Given request: Output the passage on fractional evolution equations word for word, from "This article focuses" to "of integer derivatives.".

Text to read:
^^^^

This article focuses on the stability of mild solutions for fractional evolution equations incorporating neutral dynamics and finite delay. The limited research leveraging mixed fractional differentiation in this context highlights a significant gap in the literature, making it imperative to address this area to deepen the scientific understanding and broaden the practical applications of such equations. For the following reasons, we decided on two different derivatives:

• Physical Analysis of Procedures: Different physical events are linked to different kinds of fractional derivatives:
  • Caputo derivatives: They are helpful in the physical sciences and engineering because they may be used in systems whose beginning circumstances are expressed in terms of integer derivatives.
  • Riemann–Liouville derivatives capture non-local effects and are helpful for modeling viscoelastic materials and anomalous diffusion. By selecting both, initial-value issues and long-range memory effects can be represented together.

^^^^

Source records:
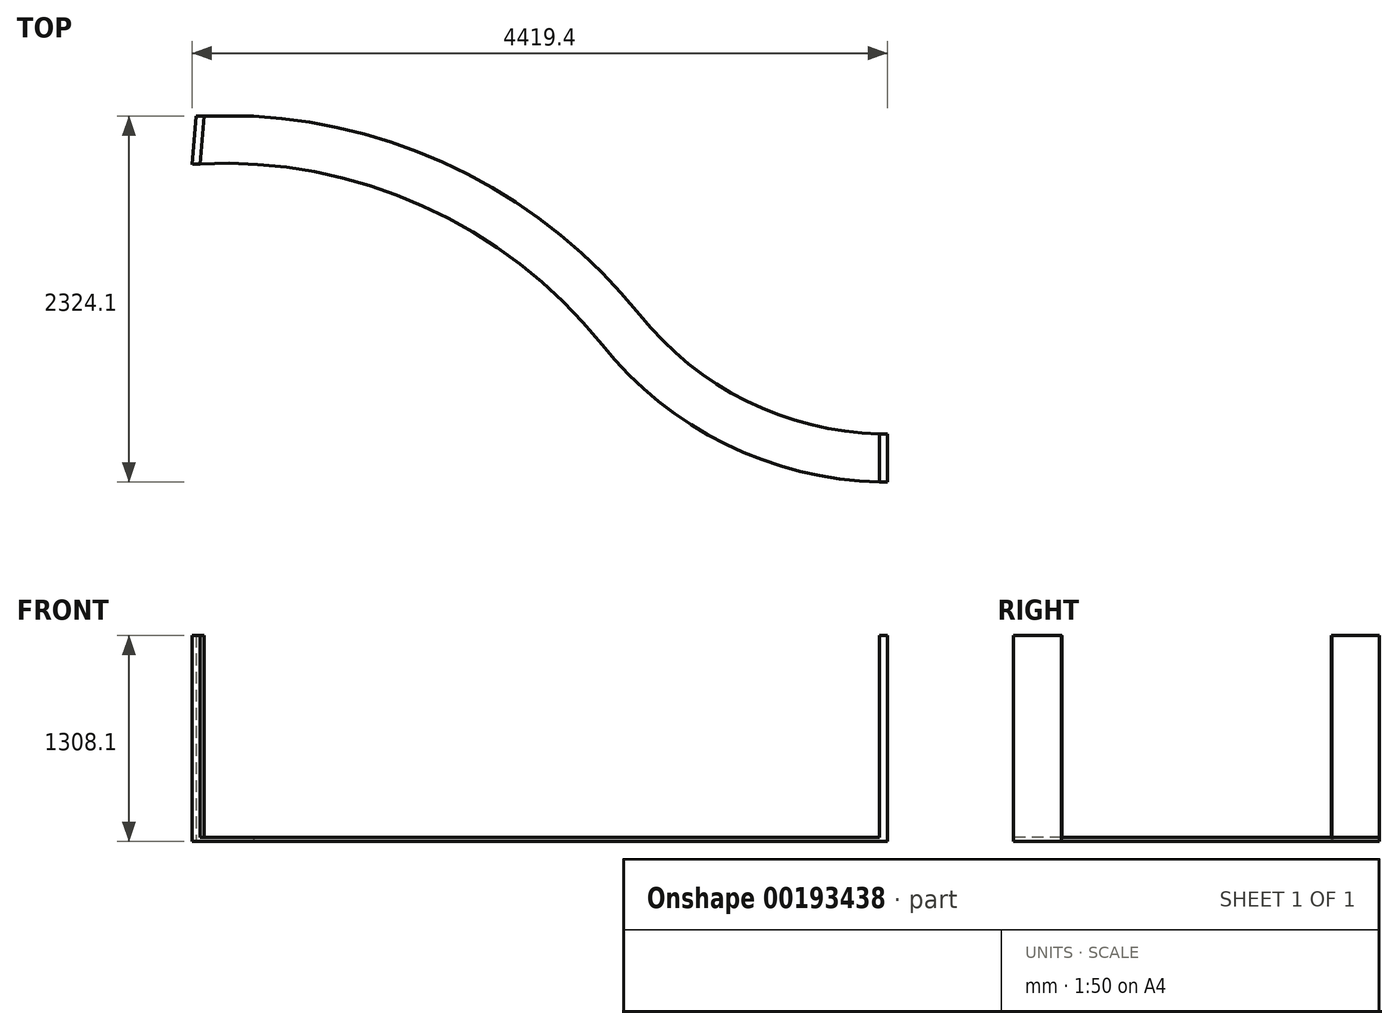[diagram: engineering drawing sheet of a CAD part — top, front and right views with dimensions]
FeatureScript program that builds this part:
annotation { "Feature Type Name" : "Feature", "Feature Type Description" : "" }
export const myFeature = defineFeature(function(context is Context, id is Id, definition is map)
    precondition{}
    {
        {
            var Q0;
            Q0=qCreatedBy(makeId("Top.planeOp"),FACE);
            var sketch = newSketch(context, id + "F0", { "sketchPlane" : qUnion([Q0])});
            skLineSegment(sketch, "E0", {"start": v(-2322.3, 99.74) * mm, "end": v(363.78, 99.74) * mm});
            skLineSegment(sketch, "E1", {"start": v(2078.28, -1614.76) * mm, "end": v(2078.28, -2224.36) * mm});
            skArc(sketch, "E2", {"start": v(2078.28, -1614.76) * mm, "mid": v(865.95, -1112.6) * mm, "end": v(363.78, 99.74) * mm});
            skArc(sketch, "E3.0", {"start": v(2078.28, -1919.56) * mm, "mid": v(1203.8, -1720.4) * mm, "end": v(501.84, -1162.16) * mm});
            skArc(sketch, "E4.0", {"start": v(2078.28, -2224.36) * mm, "mid": v(1071.81, -1995.13) * mm, "end": v(263.88, -1352.64) * mm});
            skLineSegment(sketch, "E5", {"start": v(-2322.3, 99.74) * mm, "end": v(-2341.12, -206.78) * mm});
            skPoint(sketch, "E6", {"position": v(-2322.3, 99.74) * mm});
            skArc(sketch, "E7", {"start": v(501.84, -1162.16) * mm, "mid": v(-757.31, -188.98) * mm, "end": v(-2322.3, 99.74) * mm});
            skArc(sketch, "E8.0", {"start": v(263.88, -1352.64) * mm, "mid": v(-898, -460.02) * mm, "end": v(-2341.12, -206.78) * mm});
            skPoint(sketch, "E9.orphan", {"position": v(-2399.79, -1162.16) * mm});
            skLineSegment(sketch, "E10", {"start": v(2078.28, 99.74) * mm, "end": v(0, -1978.55) * mm});
            skLineSegment(sketch, "E11", {"start": v(-2341.12, -206.78) * mm, "end": v(-2322.3, 99.74) * mm});
            skLineSegment(sketch, "E12", {"start": v(2078.28, -1614.76) * mm, "end": v(2052.9, -1614.09) * mm});
            skLineSegment(sketch, "E13.0", {"start": v(2052.88, -1614.09) * mm, "end": v(2052.88, -2223.26) * mm});
            skLineSegment(sketch, "E14", {"start": v(-2339.55, -181.22) * mm, "end": v(-2322.3, 99.74) * mm});
            skLineSegment(sketch, "E15", {"start": v(-2341.12, -206.78) * mm, "end": v(-2314.2, 100.17) * mm});
            skLineSegment(sketch, "E16", {"start": v(-2263, 102.5) * mm, "end": v(-2289.86, -203.77) * mm});
            skLineSegment(sketch, "E17", {"start": v(2027.48, -1918.93) * mm, "end": v(2027.48, -2223.8) * mm});
            skSolve(sketch);
        }
        {
            var Q0;
            {var subQ5=sQuery(id+"F0.wireOp",EDGE,"E7");var subQ9=sQuery(id+"F0.wireOp",EDGE,"E0");var subQ10=makeQuery(id+"F0.imprint","INTERSECT",VERTEX,{"derivedFrom":[subQ9,subQ5]});Q0=makeQuery(id+"F0.imprint","IMPRINT",FACE,{"disambiguationData":[TD([[makeQuery(id+"F0.imprint","IMPRINT",EDGE,{"disambiguationData":[TD([[subQ10,1.0]])],"derivedFrom":subQ9}),-1.0]])]});}
            extrude(context, id + "F1", {"entities" : qUnion([Q0]), "depth" : 25.4 * mm});
        }
        {
            var Q0;
            {var subQ0=sQuery(id+"F0.wireOp",EDGE,"E15");var subQ1=sQuery(id+"F0.wireOp",EDGE,"E0");var subQ2=makeQuery(id+"F0.imprint","INTERSECT",VERTEX,{"derivedFrom":[subQ1,subQ0]});Q0=makeQuery(id+"F0.imprint","IMPRINT",FACE,{"disambiguationData":[TD([[makeQuery(id+"F0.imprint","IMPRINT",EDGE,{"disambiguationData":[TD([[subQ2,-1.0]])],"derivedFrom":subQ1}),-1.0]])]});}
            extrude(context, id + "F2", {"entities" : qUnion([Q0]), "operationType" : NewBodyOperationType.ADD, "depth" : 1308.1 * mm});
        }
        {
            var Q0;
            {var subQ0=sQuery(id+"F0.wireOp",EDGE,"E17");Q0=makeQuery(id+"F0.imprint","IMPRINT",FACE,{"disambiguationData":[TD([[makeQuery(id+"F0.imprint","IMPRINT",EDGE,{"derivedFrom":subQ0}),-1.0]])]});}
            extrude(context, id + "F3", {"entities" : qUnion([Q0]), "operationType" : NewBodyOperationType.ADD, "depth" : 25.4 * mm});
        }
        {
            var Q0;
            {var subQ3=sQuery(id+"F0.wireOp",EDGE,"E17");Q0=makeQuery(id+"F0.imprint","IMPRINT",FACE,{"disambiguationData":[TD([[makeQuery(id+"F0.imprint","IMPRINT",EDGE,{"derivedFrom":subQ3}),1.0]])]});}
            extrude(context, id + "F4", {"entities" : qUnion([Q0]), "operationType" : NewBodyOperationType.ADD, "depth" : 1308.1 * mm});
        }
    });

^^^^

Task solution:
This article focuses on the stability of mild solutions for fractional evolution equations incorporating neutral dynamics and finite delay. The limited research leveraging mixed fractional differentiation in this context highlights a significant gap in the literature, making it imperative to address this area to deepen the scientific understanding and broaden the practical applications of such equations. For the following reasons, we decided on two different derivatives:

• Physical Analysis of Procedures: Different physical events are linked to different kinds of fractional derivatives:
  • Caputo derivatives: They are helpful in the physical sciences and engineering because they may be used in systems whose beginning circumstances are expressed in terms of integer derivatives.